• **WHAT THE EXERCISE ASKS**
Count the lines in the rows below that contain the string "海洋保育法", treating case as significant. Give only the number.

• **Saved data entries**
####################

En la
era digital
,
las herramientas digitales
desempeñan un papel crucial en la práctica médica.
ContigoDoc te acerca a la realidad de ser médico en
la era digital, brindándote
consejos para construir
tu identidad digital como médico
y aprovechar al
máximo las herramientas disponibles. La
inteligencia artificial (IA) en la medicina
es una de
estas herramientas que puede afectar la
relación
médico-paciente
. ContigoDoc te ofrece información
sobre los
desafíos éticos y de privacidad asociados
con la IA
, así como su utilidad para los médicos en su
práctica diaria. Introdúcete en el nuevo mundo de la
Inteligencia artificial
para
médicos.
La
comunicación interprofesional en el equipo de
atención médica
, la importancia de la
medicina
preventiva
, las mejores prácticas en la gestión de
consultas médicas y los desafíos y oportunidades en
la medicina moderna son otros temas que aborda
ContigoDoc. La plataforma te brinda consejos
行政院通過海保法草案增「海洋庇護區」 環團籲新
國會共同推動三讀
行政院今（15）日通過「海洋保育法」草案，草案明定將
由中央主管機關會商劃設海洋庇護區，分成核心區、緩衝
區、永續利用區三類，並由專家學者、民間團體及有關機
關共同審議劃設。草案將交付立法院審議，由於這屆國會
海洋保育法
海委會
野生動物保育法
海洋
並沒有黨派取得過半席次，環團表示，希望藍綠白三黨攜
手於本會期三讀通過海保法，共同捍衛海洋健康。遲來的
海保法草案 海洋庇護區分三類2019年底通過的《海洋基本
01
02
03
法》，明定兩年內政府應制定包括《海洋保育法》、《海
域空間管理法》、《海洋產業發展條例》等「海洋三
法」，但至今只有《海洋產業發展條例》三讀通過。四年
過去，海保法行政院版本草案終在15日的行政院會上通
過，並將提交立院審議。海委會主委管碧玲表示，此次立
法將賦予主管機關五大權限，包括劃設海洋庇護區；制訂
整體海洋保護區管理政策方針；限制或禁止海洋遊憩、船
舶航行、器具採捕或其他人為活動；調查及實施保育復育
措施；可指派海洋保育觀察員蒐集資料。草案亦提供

####################

• **RESULT**
3